Action item:
Can you extract every line in the records below that contains the word "fortalece"?

(Text data extracted from pages)
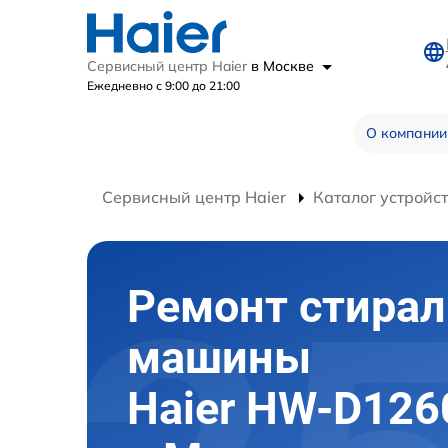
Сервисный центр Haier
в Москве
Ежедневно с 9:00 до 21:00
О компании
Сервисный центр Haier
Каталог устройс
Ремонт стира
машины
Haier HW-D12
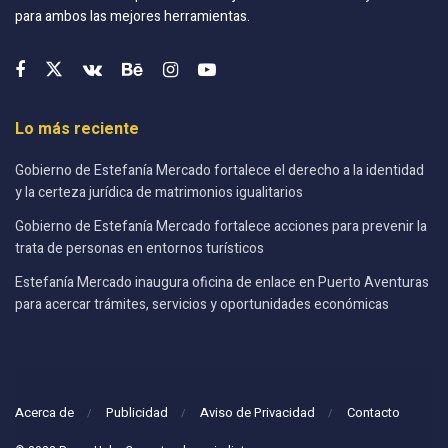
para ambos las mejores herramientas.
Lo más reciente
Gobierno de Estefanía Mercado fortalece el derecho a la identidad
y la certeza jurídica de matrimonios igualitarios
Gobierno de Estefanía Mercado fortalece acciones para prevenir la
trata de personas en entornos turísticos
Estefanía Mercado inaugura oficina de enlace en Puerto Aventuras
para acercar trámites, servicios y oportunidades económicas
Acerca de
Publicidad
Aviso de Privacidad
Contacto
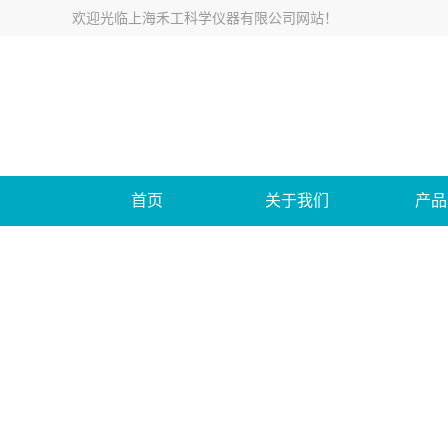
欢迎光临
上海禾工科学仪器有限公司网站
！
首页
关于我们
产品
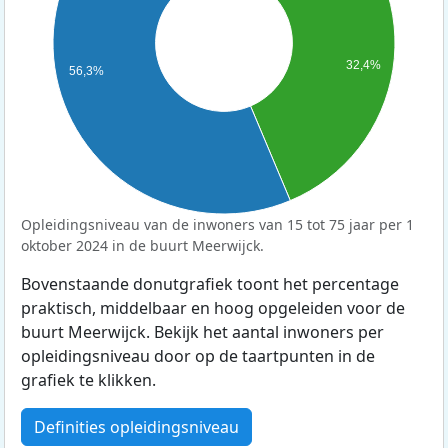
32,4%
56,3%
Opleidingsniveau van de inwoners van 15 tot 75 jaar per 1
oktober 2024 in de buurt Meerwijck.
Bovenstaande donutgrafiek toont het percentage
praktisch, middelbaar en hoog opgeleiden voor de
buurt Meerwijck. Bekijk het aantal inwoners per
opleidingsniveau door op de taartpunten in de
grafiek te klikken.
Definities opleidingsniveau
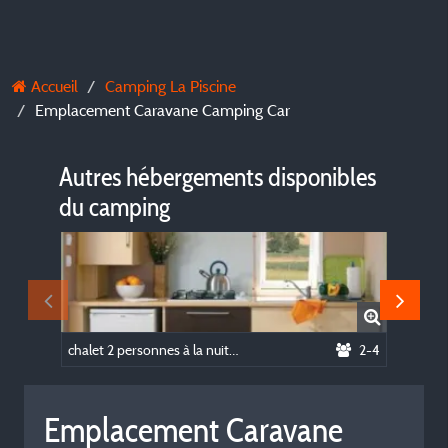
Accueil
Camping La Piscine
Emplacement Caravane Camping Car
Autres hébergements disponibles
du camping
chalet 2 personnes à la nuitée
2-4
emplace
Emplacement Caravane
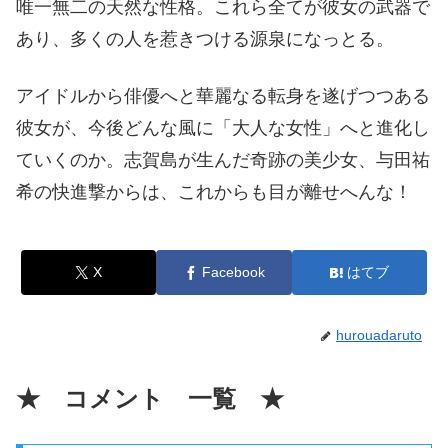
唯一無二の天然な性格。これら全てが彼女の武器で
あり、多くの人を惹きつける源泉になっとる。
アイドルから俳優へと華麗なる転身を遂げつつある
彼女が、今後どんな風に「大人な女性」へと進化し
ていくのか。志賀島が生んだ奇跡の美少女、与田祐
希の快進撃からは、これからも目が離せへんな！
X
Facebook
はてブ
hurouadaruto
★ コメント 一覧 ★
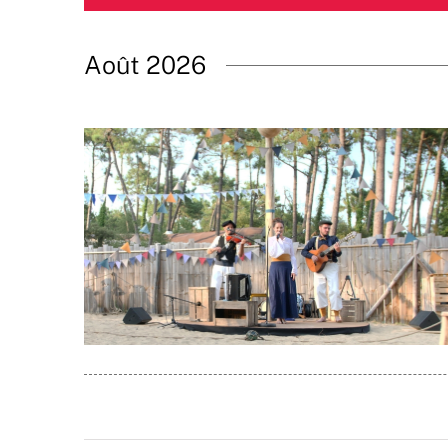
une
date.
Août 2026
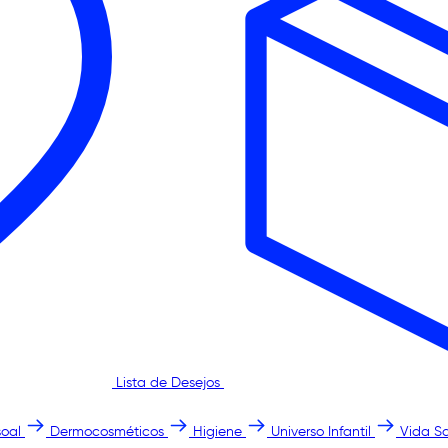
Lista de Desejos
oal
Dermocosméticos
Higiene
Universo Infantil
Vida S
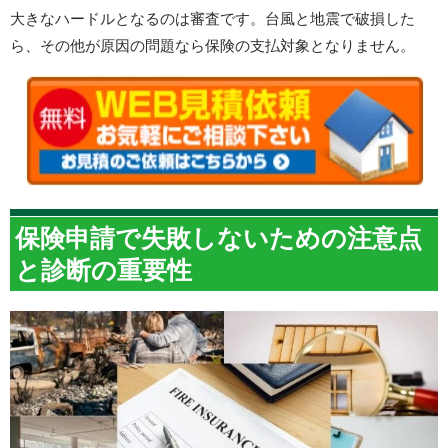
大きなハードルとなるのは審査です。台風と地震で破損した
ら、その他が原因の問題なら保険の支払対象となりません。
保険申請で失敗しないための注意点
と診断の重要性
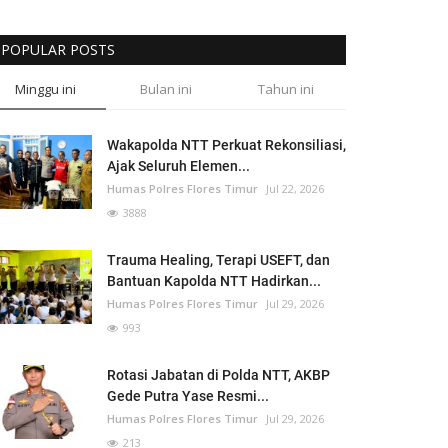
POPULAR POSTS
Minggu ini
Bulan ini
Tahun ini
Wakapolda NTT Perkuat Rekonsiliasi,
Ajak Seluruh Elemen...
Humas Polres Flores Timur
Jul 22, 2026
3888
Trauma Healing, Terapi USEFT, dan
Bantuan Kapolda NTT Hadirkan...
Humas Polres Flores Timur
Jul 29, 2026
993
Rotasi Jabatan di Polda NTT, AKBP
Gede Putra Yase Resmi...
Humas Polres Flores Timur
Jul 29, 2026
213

==

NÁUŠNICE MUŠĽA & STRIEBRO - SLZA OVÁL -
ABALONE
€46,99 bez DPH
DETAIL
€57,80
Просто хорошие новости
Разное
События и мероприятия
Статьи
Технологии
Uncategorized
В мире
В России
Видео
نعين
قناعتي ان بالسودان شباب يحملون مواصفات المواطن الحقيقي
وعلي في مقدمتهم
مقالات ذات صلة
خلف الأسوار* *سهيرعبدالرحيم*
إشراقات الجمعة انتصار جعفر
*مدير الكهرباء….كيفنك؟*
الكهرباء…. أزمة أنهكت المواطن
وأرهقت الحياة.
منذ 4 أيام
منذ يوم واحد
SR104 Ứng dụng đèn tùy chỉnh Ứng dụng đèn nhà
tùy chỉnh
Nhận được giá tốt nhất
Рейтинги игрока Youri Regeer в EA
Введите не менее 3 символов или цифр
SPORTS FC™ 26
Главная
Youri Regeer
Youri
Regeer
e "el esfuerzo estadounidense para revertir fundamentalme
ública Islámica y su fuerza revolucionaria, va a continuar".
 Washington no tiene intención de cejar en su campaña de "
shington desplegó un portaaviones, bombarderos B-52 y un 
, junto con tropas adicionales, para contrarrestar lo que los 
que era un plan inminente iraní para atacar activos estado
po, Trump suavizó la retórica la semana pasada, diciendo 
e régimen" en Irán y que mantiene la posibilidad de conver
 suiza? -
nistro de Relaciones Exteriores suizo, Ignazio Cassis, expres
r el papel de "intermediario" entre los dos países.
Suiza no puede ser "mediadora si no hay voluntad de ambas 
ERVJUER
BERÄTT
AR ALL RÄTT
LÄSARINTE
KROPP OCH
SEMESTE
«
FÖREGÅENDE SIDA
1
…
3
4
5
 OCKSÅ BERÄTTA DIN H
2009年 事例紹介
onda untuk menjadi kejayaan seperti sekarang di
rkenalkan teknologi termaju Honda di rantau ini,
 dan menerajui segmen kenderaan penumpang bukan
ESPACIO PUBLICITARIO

Task response:
Gobierno de Estefanía Mercado fortalece el derecho a la identidad
Gobierno de Estefanía Mercado fortalece acciones para prevenir la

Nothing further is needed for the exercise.